It appears as if the Sarnia Sting have found a replacement for Alex Galchenyuk should the young gun indeed join the Montreal Canadiens if and when National Hockey League training camps open. Nikolay Goldobin came into the game with 14 goals and 28 points in 37 games as a late 1995-born talent. He also may have beat the London Knights single-handedly tonight, handing London their first loss since November 1.

The Knights came one game shy of tying the 1984 Kitchener Rangers' win streak of 25 games, losing in overtime on the heels of Goldobin's four-goal performance, in what sounded like an absolute thriller at Budweiser Gardens by Knights broadcaster Mike Stubbs.

Despite having lost two top defencemen Scott Harrington and Olli Määttä to the World Junior tournament, London continued to reel off wins after IIHF camps opened. Perhaps you could say that London was due for a defeat after seeing so many one-goal wins after December 9th—since they they beat Owen Sound 3-2, Guelph 4-3, Kingston 6-5, and the Sting in a 3-2 thriller on New Year's Eve.

Last night after going down 2-0 early in the third period, the Knights got goals from Alex Broadhurst and two from Bo Horvat to take the lead before the period was halfway through, and would hold onto the win. That put the Knights win streak at 24, one shy of the Ontario Hockey League record.

But it was Sarnia's turn for a comeback in the teams' first game of 2013. The Knights had a 3-goal lead and four two-goal leads, but Nikolay Goldobin signalled his draft eligibility, capitalizing on a turnover early in the overtime frame and beating Jake Patterson one-on-one after making a move around defenceman Kevin Raine to seal the 6-5 win for the Sting.

The Sting were down 5-3 late in the third period. Justice Dundas tipped home a Take Pantziris shot from the high slot to pull Sarnia within one. Just under a minute later, with 5:43 left on the clock, Alex Basso wired a shot past London starter Kevin Bailie, who was pulled after allowing 5 goals on 30 Sarnia shots. Patterson didn't have too much of a chance to set an impression, not having to make a save until the overtime frame.

But the Knights fans in attendance (announced at 9046) were gracious in defeat, giving their team a loud ovation to respect a 24-game win streak complete with comebacks, blown leads, great games, blowouts, 19-round shootouts and fine goaltending. It was obviously bound to end at some point, and almost fitting that it came in a wild one-goal overtime victory, a trope utilized by the Knights to get to 24.

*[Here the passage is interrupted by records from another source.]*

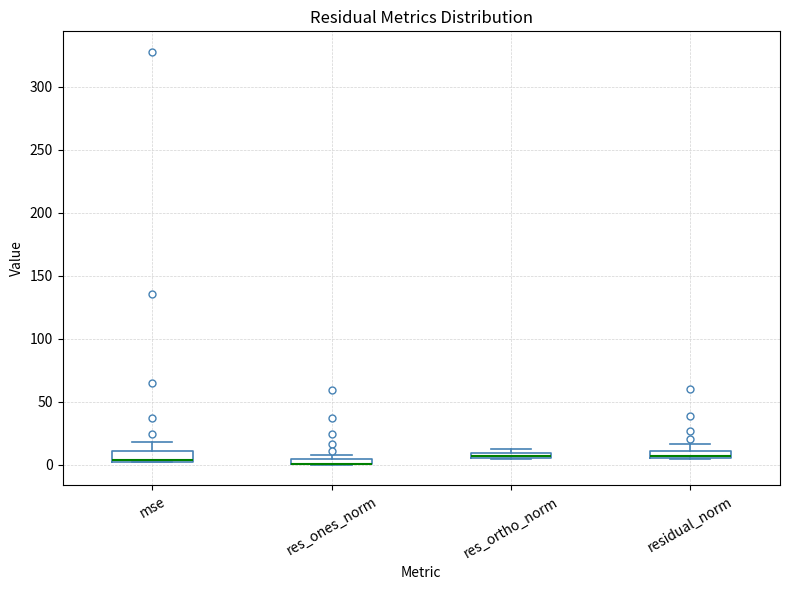

Where is the upper edge of the box for residual_norm on the y-axis? The values are not printed on the chart, so give them approximately, as read against the axis.

10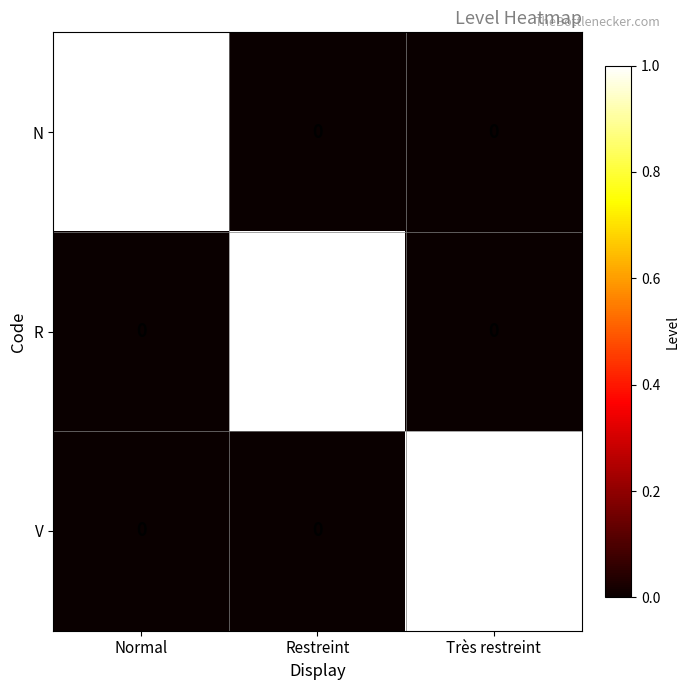

Reading right to left, transcribe all the data shown in this chart.

N: 0	0	1
R: 0	1	0
V: 1	0	0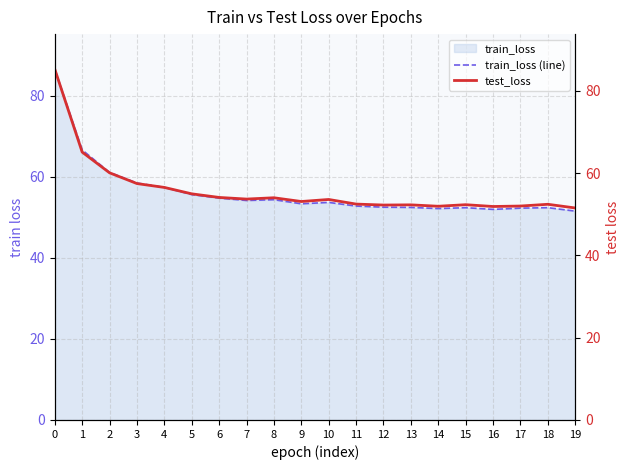

Does the chart have visible grid lines?

Yes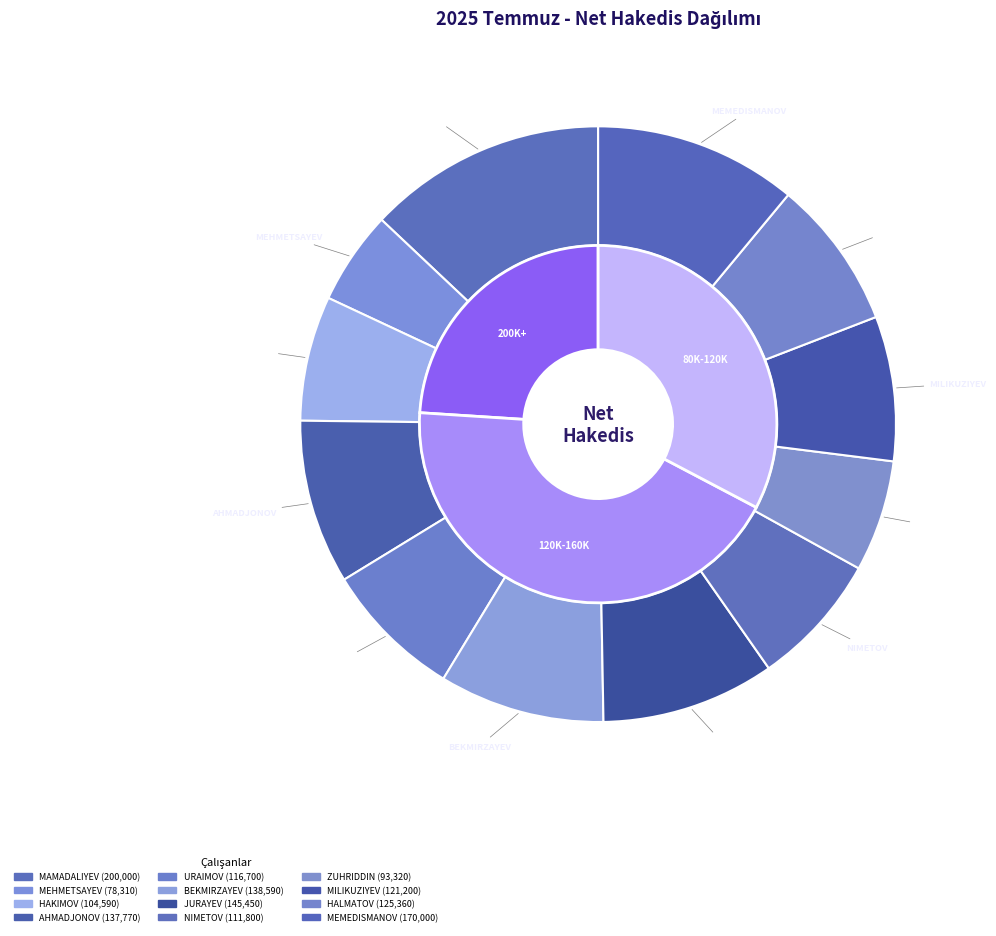

To the nearest percent, what is the difference between the BEKMIRZAYEV BUNYATCAN and ZUHRIDDIN KADIROV slice percentages?

3%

Goldobin, though, had his coming out party in this one. He scored the winner, as well as goals in quick succession at the start of the 2nd period to bring the Sting from 3-0 down to 3-2, and then recorded the game's only powerplay goal (an oddity for an 11-goal game) tipping a shot from Charles Sarault late in the second period, pulling his team to within 4-3. It was, oddly enough, his first multi-goal OHL game

Despite the big-name players on both teams playing in Ufa, Russia right now rather than London, Ontario, Sarnia coach Jacques Beaulieu called it as meaningful as game seven in a playoff series. It certainly felt that way listening in; the fans were much louder than they would be for a routine Tuesday night game against a non-division opponent, even if the Sting are tops in the OHL's West Division.

The streak is over, but I'm fairly certain London will find a way to re-group. 24 wins is a rare occurence it's only happened one other time in OHL history, and it's fairly impressive the team got there not just after losing Harrington and Määttä, but Nikita Zadorov missed four games before the Christmas break after being named to Russia's preliminary roster, and Kevin Raine missed three games to suspension.

London still find themselves having earned 49 out of 50 possible points in their last 25 games. They're in first place in the OHL's Western Conference by 14 points over Owen Sound (although have played four more games). If they want to begin another streak, they'll need to do it in the next 3 games, as they only have 28 left on the schedule if they want to make a springtime run at the Rangers' record, which was set during the springtime after rosters were stabilized from world junior and trade deadline play. No doubt the Knights are already the favourites to defend their OHL championship crown, and it's unfortunate for them they fell a single goal short of history.